In Movie House (2007), Fuchs deploys a luxurious array of orchestral colors to illuminate seven John Updike poems from 1963. As Fuchs writes, the texts have “a nostalgic quality that seems both ironic and poignant,” and his instrumental writing, tonal with a pleasing chromaticism, makes a fine foil for them. The title track contains some of Updike’s haunting comparisons (“the size of the great rear wall measures/the breadth of the dreams we have had here.”), followed by the striking “Modigliani’s Death Mask” (“Preserved inside its glass case like/An oddly favored grapefruit rind”). In each poem, Fuchs has a talent for setting words with natural cadences and Williams for luscious tone.
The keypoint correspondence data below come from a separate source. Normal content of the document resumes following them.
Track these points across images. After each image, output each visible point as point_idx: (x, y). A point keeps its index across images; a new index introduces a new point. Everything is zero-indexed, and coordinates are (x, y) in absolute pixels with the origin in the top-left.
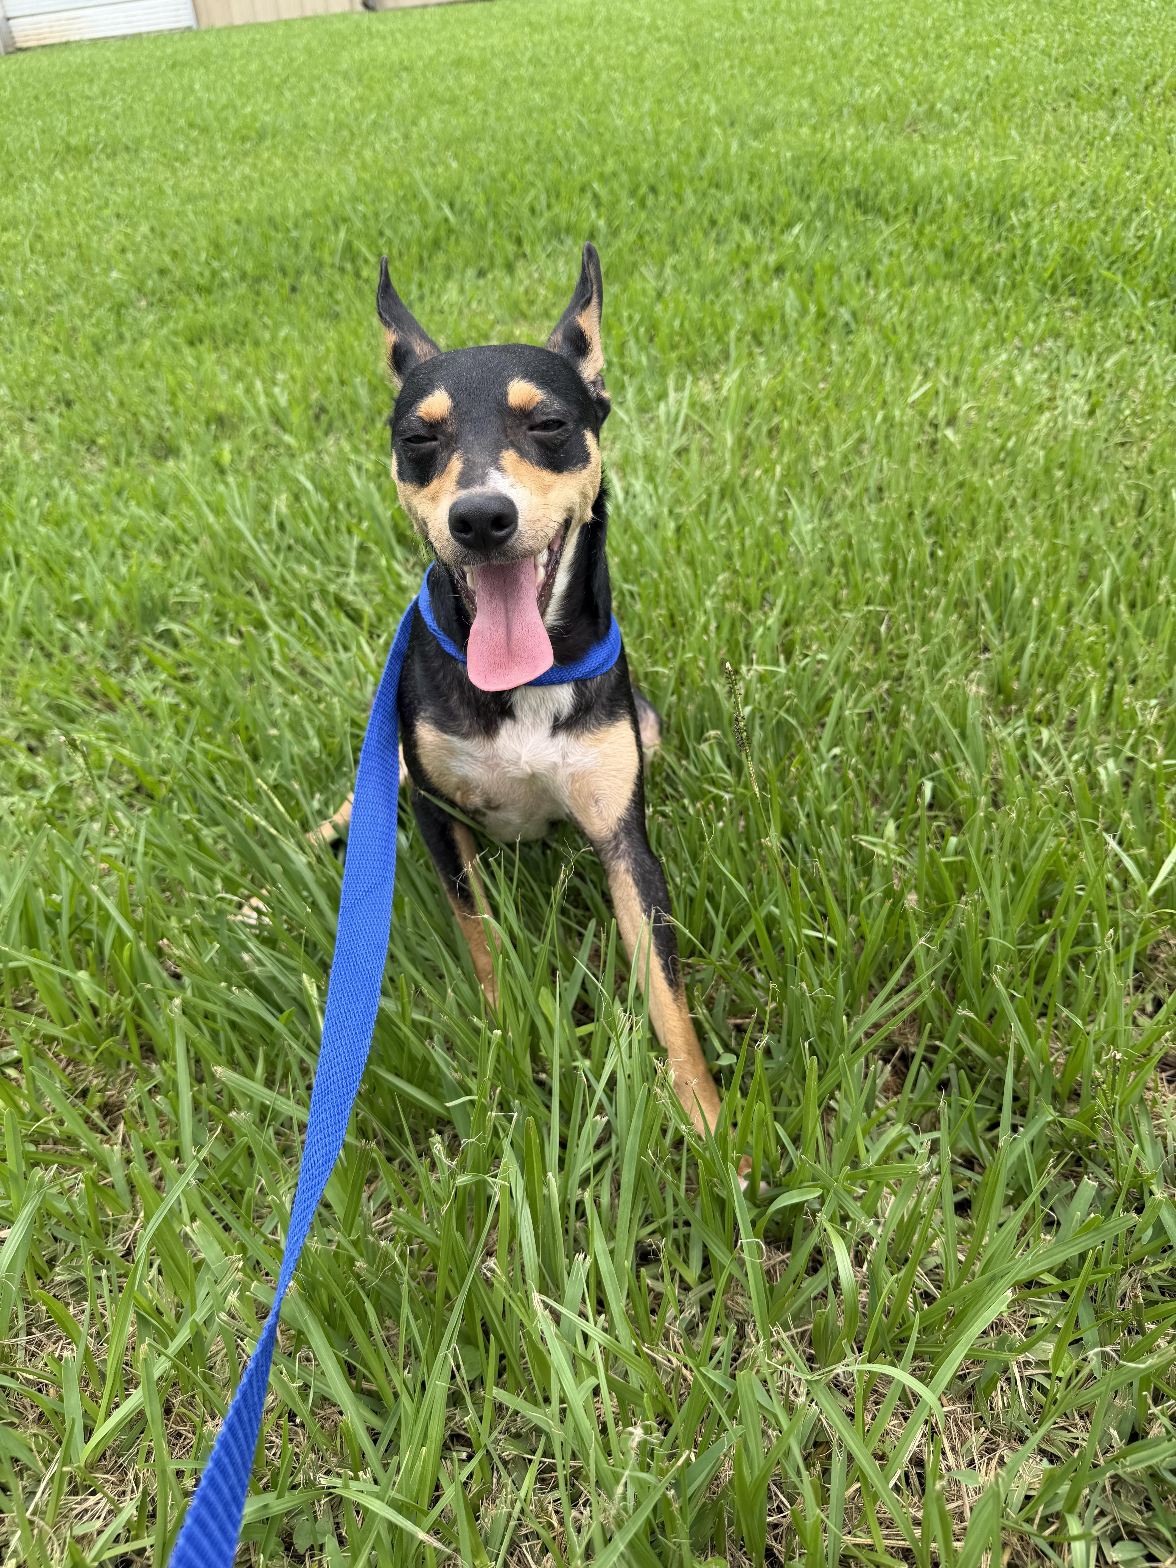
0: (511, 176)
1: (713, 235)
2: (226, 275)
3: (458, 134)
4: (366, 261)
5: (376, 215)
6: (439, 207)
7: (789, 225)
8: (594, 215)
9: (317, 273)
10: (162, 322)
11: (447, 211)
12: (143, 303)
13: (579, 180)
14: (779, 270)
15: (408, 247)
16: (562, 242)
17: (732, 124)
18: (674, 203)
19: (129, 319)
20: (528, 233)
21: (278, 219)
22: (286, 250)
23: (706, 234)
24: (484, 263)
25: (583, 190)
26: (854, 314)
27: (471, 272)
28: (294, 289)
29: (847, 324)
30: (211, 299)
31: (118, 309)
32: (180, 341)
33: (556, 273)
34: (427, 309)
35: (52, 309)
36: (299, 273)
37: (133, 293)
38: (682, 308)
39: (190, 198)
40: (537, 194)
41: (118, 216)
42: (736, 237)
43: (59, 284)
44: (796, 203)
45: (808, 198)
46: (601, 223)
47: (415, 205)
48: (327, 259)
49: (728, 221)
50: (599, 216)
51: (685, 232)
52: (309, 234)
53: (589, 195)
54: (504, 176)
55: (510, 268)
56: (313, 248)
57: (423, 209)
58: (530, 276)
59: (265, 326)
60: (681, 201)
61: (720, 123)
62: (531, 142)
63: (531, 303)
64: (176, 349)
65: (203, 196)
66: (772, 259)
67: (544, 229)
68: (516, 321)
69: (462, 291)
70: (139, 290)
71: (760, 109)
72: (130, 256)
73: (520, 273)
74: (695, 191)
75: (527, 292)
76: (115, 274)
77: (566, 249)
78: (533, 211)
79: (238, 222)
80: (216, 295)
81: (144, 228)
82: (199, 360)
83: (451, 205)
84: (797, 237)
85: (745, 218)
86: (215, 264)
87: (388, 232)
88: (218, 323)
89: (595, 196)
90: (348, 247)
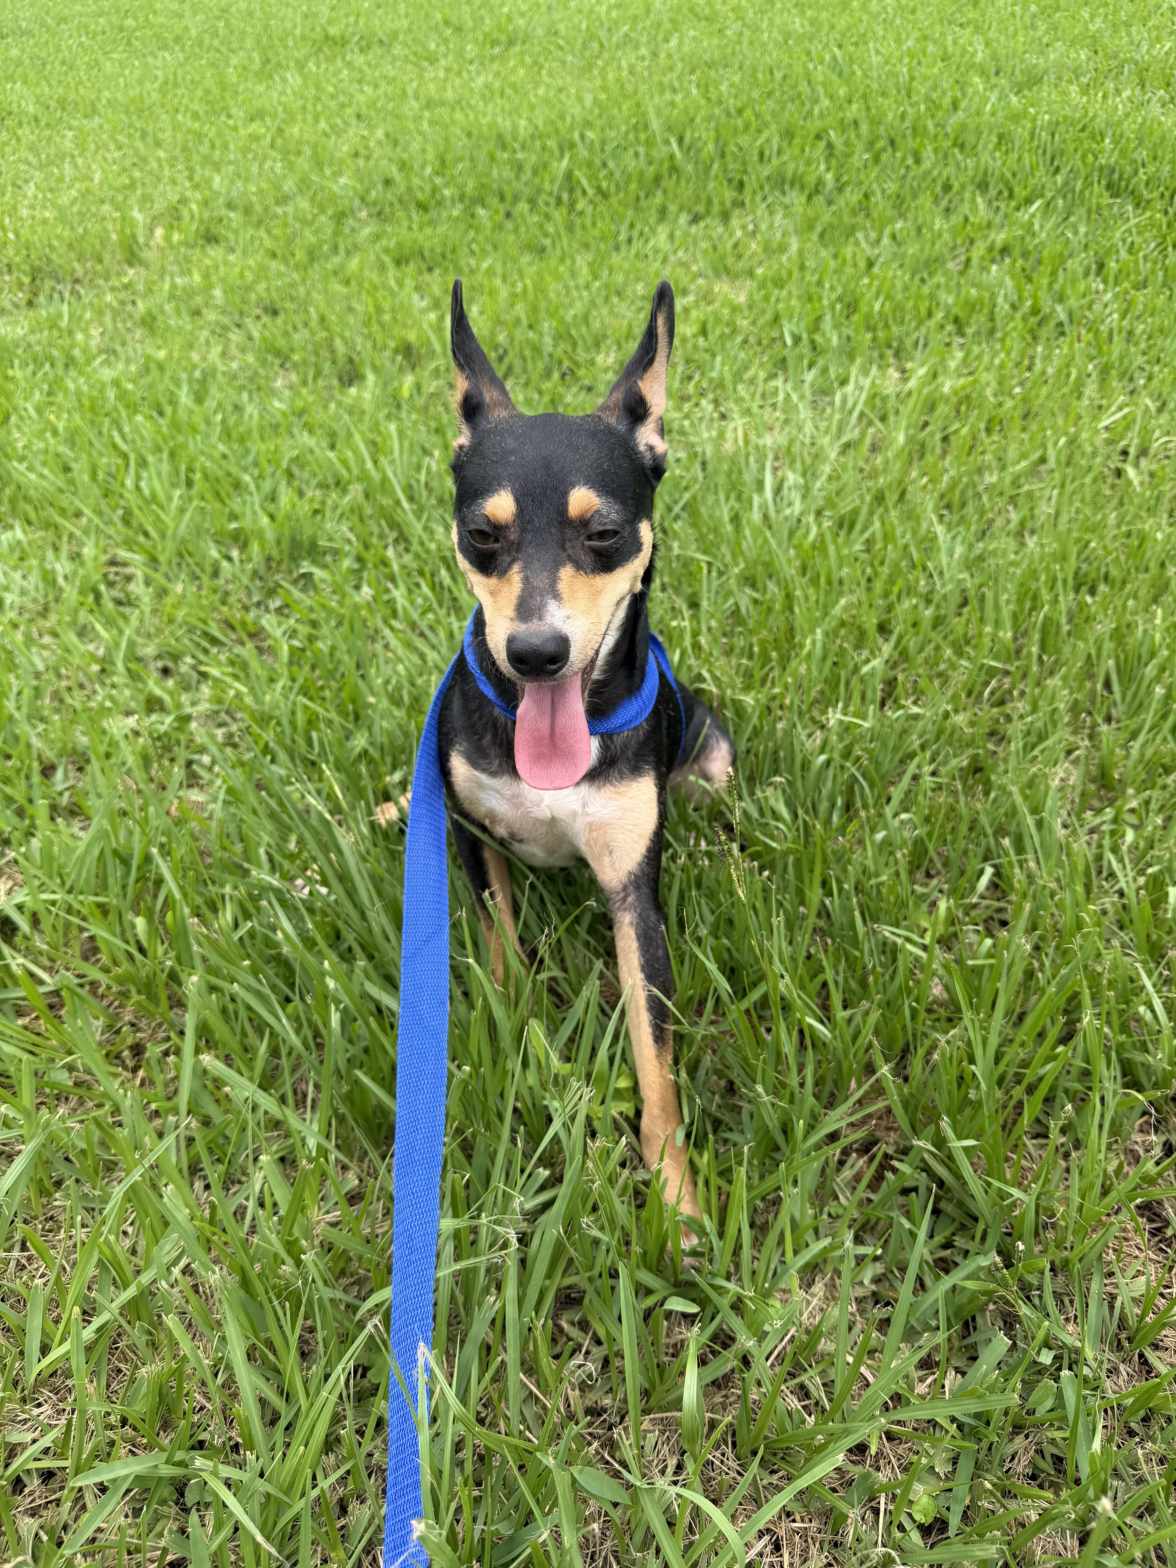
0: (748, 113)
1: (944, 204)
2: (447, 192)
3: (706, 57)
4: (584, 192)
5: (603, 142)
6: (667, 142)
7: (1029, 201)
8: (822, 167)
9: (532, 202)
10: (377, 237)
11: (675, 145)
12: (364, 214)
13: (815, 125)
14: (1005, 251)
15: (628, 182)
16: (784, 193)
17: (997, 73)
18: (910, 161)
19: (347, 230)
20: (750, 180)
21: (508, 138)
22: (508, 173)
23: (936, 200)
24: (700, 208)
25: (818, 137)
26: (1070, 314)
27: (684, 219)
28: (508, 215)
29: (1060, 324)
30: (426, 218)
31: (340, 217)
32: (387, 259)
33: (771, 227)
34: (633, 252)
35: (279, 211)
36: (516, 198)
37: (357, 202)
38: (887, 286)
39: (429, 104)
40: (772, 136)
41: (359, 116)
42: (965, 208)
43: (289, 186)
44: (1041, 175)
45: (1057, 170)
46: (829, 176)
47: (643, 136)
48: (547, 186)
49: (963, 187)
50: (828, 169)
51: (915, 196)
52: (534, 158)
53: (824, 143)
54: (740, 111)
55: (725, 217)
56: (535, 173)
57: (650, 143)
58: (744, 227)
59: (472, 253)
60: (918, 161)
61: (983, 73)
62: (778, 75)
63: (739, 257)
64: (382, 268)
65: (443, 103)
66: (1000, 238)
67: (768, 178)
68: (718, 275)
69: (671, 236)
70: (363, 199)
71: (1032, 59)
72: (361, 162)
73: (735, 222)
74: (936, 151)
75: (736, 246)
76: (342, 180)
77: (787, 200)
78: (761, 155)
79: (469, 135)
80: (433, 214)
81: (380, 133)
82: (400, 284)
83: (680, 140)
84: (1033, 216)
85: (983, 186)
86: (438, 181)
87: (611, 164)
88: (427, 245)
89: (830, 146)
90: (569, 175)
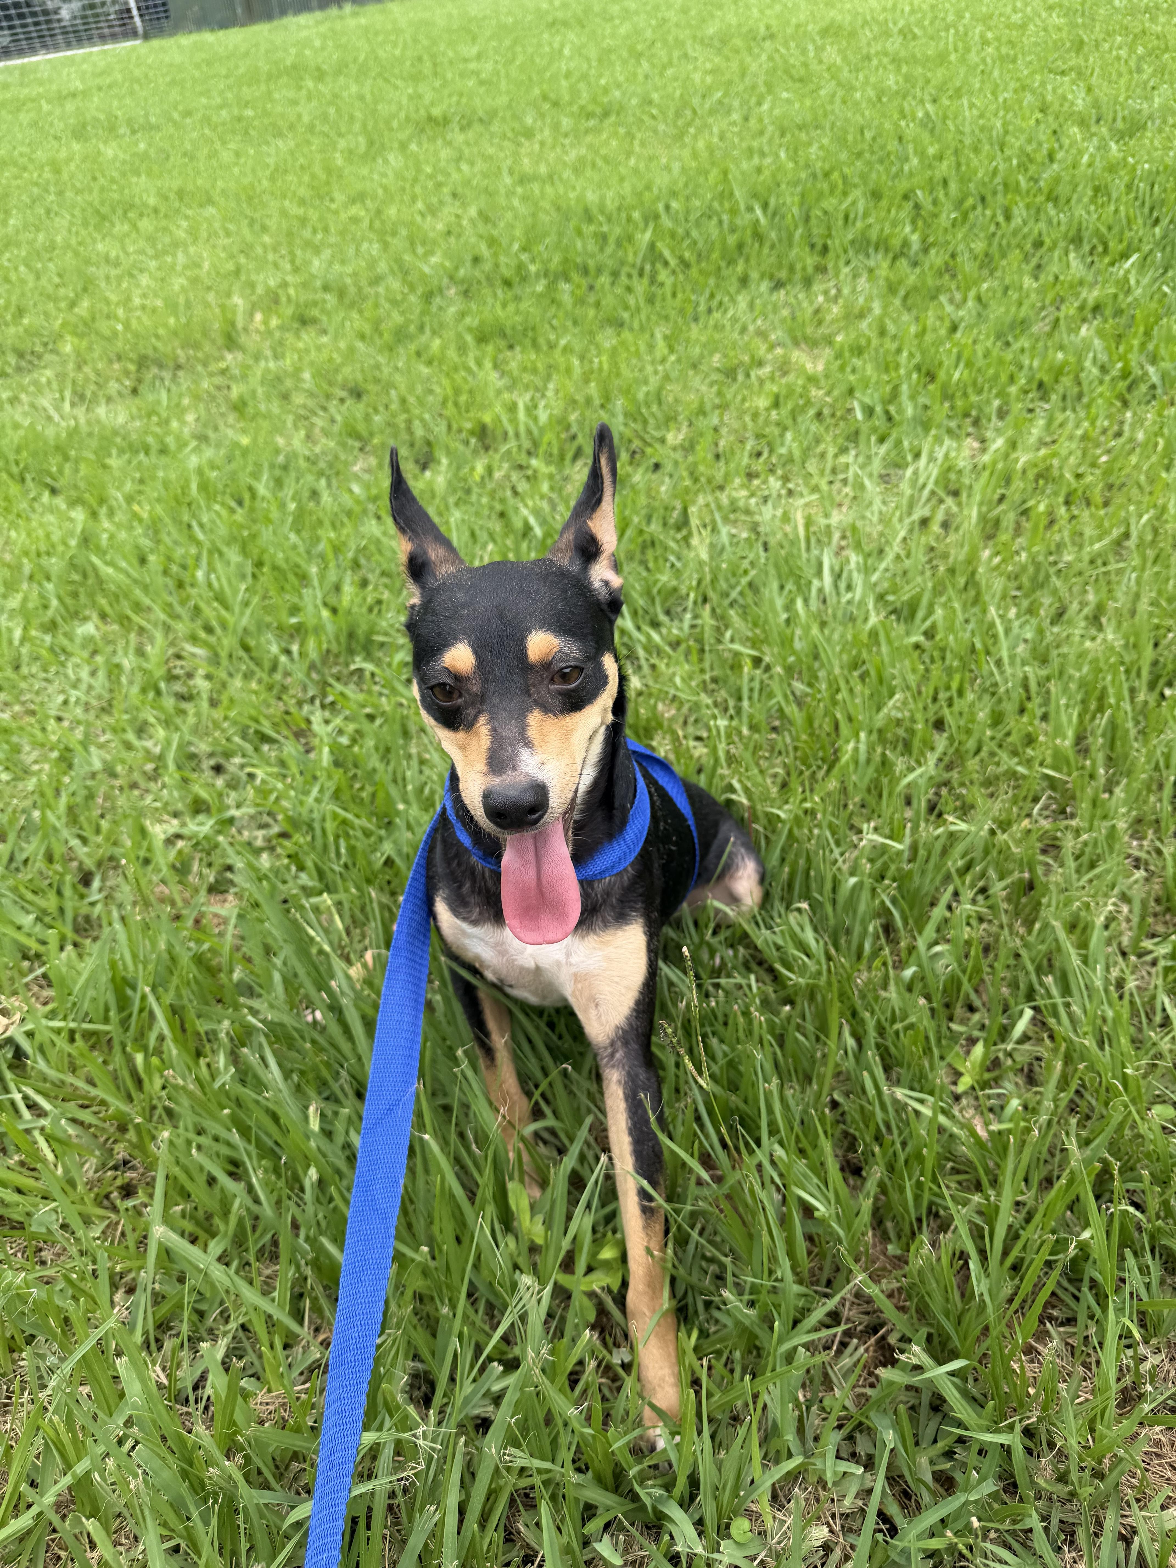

In the final set, four joyous poems from William Blake’s Songs of Innocence and of Experience inspired Fuchs to use simpler, lighter scoring. Flute fans, rejoice: the freshness of “The Lamb” and “Spring” relies heavily on that instrument, and the set concludes with Williams enjoying himself with a bit of sprechstimme for “The Tyger.”
The gorgeous sound is thanks to engineer Jonathan Allen, who recorded all three works at the famed Abbey Road Studios in London.